Entries shown:

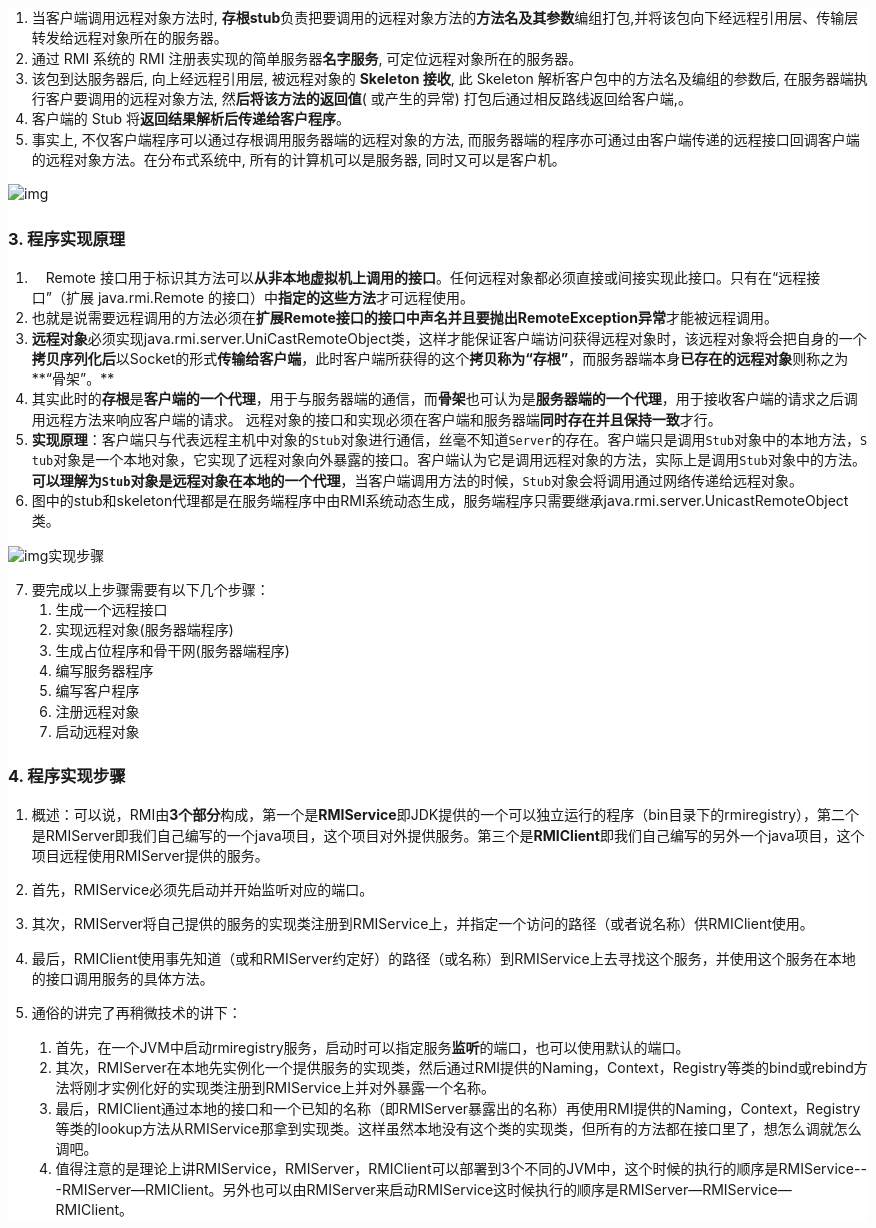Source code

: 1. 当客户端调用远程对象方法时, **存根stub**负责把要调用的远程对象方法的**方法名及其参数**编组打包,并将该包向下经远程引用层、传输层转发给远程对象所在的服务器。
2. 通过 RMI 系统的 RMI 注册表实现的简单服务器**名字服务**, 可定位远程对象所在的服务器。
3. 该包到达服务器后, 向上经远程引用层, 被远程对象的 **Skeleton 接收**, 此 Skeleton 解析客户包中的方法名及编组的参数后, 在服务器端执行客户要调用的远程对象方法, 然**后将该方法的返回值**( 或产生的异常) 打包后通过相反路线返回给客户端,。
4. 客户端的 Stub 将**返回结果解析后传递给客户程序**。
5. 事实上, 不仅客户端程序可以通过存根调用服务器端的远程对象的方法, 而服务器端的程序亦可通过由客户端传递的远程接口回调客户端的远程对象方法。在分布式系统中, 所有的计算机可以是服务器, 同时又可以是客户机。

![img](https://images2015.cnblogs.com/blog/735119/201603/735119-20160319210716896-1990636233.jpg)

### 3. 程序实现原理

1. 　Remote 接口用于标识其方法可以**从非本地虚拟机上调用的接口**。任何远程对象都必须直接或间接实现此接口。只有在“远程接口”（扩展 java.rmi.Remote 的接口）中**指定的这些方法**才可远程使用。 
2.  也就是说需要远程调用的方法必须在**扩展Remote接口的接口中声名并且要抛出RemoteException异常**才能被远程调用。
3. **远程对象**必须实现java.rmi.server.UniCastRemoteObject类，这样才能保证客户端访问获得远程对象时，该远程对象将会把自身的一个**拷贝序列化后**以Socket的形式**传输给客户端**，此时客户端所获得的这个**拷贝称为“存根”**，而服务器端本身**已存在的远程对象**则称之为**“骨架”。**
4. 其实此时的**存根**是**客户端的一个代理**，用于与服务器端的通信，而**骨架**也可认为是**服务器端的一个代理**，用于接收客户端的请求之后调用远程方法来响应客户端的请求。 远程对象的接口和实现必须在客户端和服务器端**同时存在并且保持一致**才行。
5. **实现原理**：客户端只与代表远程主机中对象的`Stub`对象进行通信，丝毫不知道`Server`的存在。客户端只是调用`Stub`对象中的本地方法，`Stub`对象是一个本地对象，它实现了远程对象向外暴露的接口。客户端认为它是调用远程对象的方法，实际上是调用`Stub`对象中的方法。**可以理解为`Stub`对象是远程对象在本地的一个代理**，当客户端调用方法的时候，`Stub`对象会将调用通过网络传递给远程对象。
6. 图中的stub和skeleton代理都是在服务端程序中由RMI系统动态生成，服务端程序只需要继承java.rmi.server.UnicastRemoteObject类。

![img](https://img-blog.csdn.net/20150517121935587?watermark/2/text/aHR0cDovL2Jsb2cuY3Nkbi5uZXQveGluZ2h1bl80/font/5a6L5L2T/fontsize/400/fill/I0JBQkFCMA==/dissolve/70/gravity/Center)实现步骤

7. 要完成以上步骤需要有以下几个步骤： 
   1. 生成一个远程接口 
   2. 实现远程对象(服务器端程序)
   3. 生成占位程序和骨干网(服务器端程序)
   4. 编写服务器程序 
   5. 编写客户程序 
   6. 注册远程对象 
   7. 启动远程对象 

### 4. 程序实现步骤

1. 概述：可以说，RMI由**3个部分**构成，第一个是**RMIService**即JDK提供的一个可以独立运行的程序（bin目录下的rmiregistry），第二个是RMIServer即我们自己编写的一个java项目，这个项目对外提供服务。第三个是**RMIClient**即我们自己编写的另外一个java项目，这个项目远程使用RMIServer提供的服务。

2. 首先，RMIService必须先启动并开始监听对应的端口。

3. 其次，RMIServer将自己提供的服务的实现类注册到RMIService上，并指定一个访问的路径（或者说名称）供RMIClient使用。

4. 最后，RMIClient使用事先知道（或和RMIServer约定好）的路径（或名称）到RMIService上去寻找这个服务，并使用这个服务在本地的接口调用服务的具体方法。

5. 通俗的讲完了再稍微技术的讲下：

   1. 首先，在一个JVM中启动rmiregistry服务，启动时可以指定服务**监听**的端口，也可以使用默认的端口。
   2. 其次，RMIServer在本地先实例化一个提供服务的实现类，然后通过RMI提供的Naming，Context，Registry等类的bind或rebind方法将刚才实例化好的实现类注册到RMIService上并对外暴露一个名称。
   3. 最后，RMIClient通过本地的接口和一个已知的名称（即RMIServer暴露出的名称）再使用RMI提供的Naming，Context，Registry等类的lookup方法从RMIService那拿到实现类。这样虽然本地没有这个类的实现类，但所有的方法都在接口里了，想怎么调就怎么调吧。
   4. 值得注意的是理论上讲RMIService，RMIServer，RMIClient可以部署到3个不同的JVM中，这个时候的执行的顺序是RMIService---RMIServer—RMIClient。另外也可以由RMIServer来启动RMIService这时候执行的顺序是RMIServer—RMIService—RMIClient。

Activity: In the answer, the entries must appear exactly as above, without the images.

Your response:
Source code

: 1. 当客户端调用远程对象方法时, **存根stub**负责把要调用的远程对象方法的**方法名及其参数**编组打包,并将该包向下经远程引用层、传输层转发给远程对象所在的服务器。
2. 通过 RMI 系统的 RMI 注册表实现的简单服务器**名字服务**, 可定位远程对象所在的服务器。
3. 该包到达服务器后, 向上经远程引用层, 被远程对象的 **Skeleton 接收**, 此 Skeleton 解析客户包中的方法名及编组的参数后, 在服务器端执行客户要调用的远程对象方法, 然**后将该方法的返回值**( 或产生的异常) 打包后通过相反路线返回给客户端,。
4. 客户端的 Stub 将**返回结果解析后传递给客户程序**。
5. 事实上, 不仅客户端程序可以通过存根调用服务器端的远程对象的方法, 而服务器端的程序亦可通过由客户端传递的远程接口回调客户端的远程对象方法。在分布式系统中, 所有的计算机可以是服务器, 同时又可以是客户机。

![img](https://images2015.cnblogs.com/blog/735119/201603/735119-20160319210716896-1990636233.jpg)

### 3. 程序实现原理

1. 　Remote 接口用于标识其方法可以**从非本地虚拟机上调用的接口**。任何远程对象都必须直接或间接实现此接口。只有在“远程接口”（扩展 java.rmi.Remote 的接口）中**指定的这些方法**才可远程使用。 
2.  也就是说需要远程调用的方法必须在**扩展Remote接口的接口中声名并且要抛出RemoteException异常**才能被远程调用。
3. **远程对象**必须实现java.rmi.server.UniCastRemoteObject类，这样才能保证客户端访问获得远程对象时，该远程对象将会把自身的一个**拷贝序列化后**以Socket的形式**传输给客户端**，此时客户端所获得的这个**拷贝称为“存根”**，而服务器端本身**已存在的远程对象**则称之为**“骨架”。**
4. 其实此时的**存根**是**客户端的一个代理**，用于与服务器端的通信，而**骨架**也可认为是**服务器端的一个代理**，用于接收客户端的请求之后调用远程方法来响应客户端的请求。 远程对象的接口和实现必须在客户端和服务器端**同时存在并且保持一致**才行。
5. **实现原理**：客户端只与代表远程主机中对象的`Stub`对象进行通信，丝毫不知道`Server`的存在。客户端只是调用`Stub`对象中的本地方法，`Stub`对象是一个本地对象，它实现了远程对象向外暴露的接口。客户端认为它是调用远程对象的方法，实际上是调用`Stub`对象中的方法。**可以理解为`Stub`对象是远程对象在本地的一个代理**，当客户端调用方法的时候，`Stub`对象会将调用通过网络传递给远程对象。
6. 图中的stub和skeleton代理都是在服务端程序中由RMI系统动态生成，服务端程序只需要继承java.rmi.server.UnicastRemoteObject类。

![img](https://img-blog.csdn.net/20150517121935587?watermark/2/text/aHR0cDovL2Jsb2cuY3Nkbi5uZXQveGluZ2h1bl80/font/5a6L5L2T/fontsize/400/fill/I0JBQkFCMA==/dissolve/70/gravity/Center)实现步骤

7. 要完成以上步骤需要有以下几个步骤： 
   1. 生成一个远程接口 
   2. 实现远程对象(服务器端程序)
   3. 生成占位程序和骨干网(服务器端程序)
   4. 编写服务器程序 
   5. 编写客户程序 
   6. 注册远程对象 
   7. 启动远程对象 

### 4. 程序实现步骤

1. 概述：可以说，RMI由**3个部分**构成，第一个是**RMIService**即JDK提供的一个可以独立运行的程序（bin目录下的rmiregistry），第二个是RMIServer即我们自己编写的一个java项目，这个项目对外提供服务。第三个是**RMIClient**即我们自己编写的另外一个java项目，这个项目远程使用RMIServer提供的服务。

2. 首先，RMIService必须先启动并开始监听对应的端口。

3. 其次，RMIServer将自己提供的服务的实现类注册到RMIService上，并指定一个访问的路径（或者说名称）供RMIClient使用。

4. 最后，RMIClient使用事先知道（或和RMIServer约定好）的路径（或名称）到RMIService上去寻找这个服务，并使用这个服务在本地的接口调用服务的具体方法。

5. 通俗的讲完了再稍微技术的讲下：

   1. 首先，在一个JVM中启动rmiregistry服务，启动时可以指定服务**监听**的端口，也可以使用默认的端口。
   2. 其次，RMIServer在本地先实例化一个提供服务的实现类，然后通过RMI提供的Naming，Context，Registry等类的bind或rebind方法将刚才实例化好的实现类注册到RMIService上并对外暴露一个名称。
   3. 最后，RMIClient通过本地的接口和一个已知的名称（即RMIServer暴露出的名称）再使用RMI提供的Naming，Context，Registry等类的lookup方法从RMIService那拿到实现类。这样虽然本地没有这个类的实现类，但所有的方法都在接口里了，想怎么调就怎么调吧。
   4. 值得注意的是理论上讲RMIService，RMIServer，RMIClient可以部署到3个不同的JVM中，这个时候的执行的顺序是RMIService---RMIServer—RMIClient。另外也可以由RMIServer来启动RMIService这时候执行的顺序是RMIServer—RMIService—RMIClient。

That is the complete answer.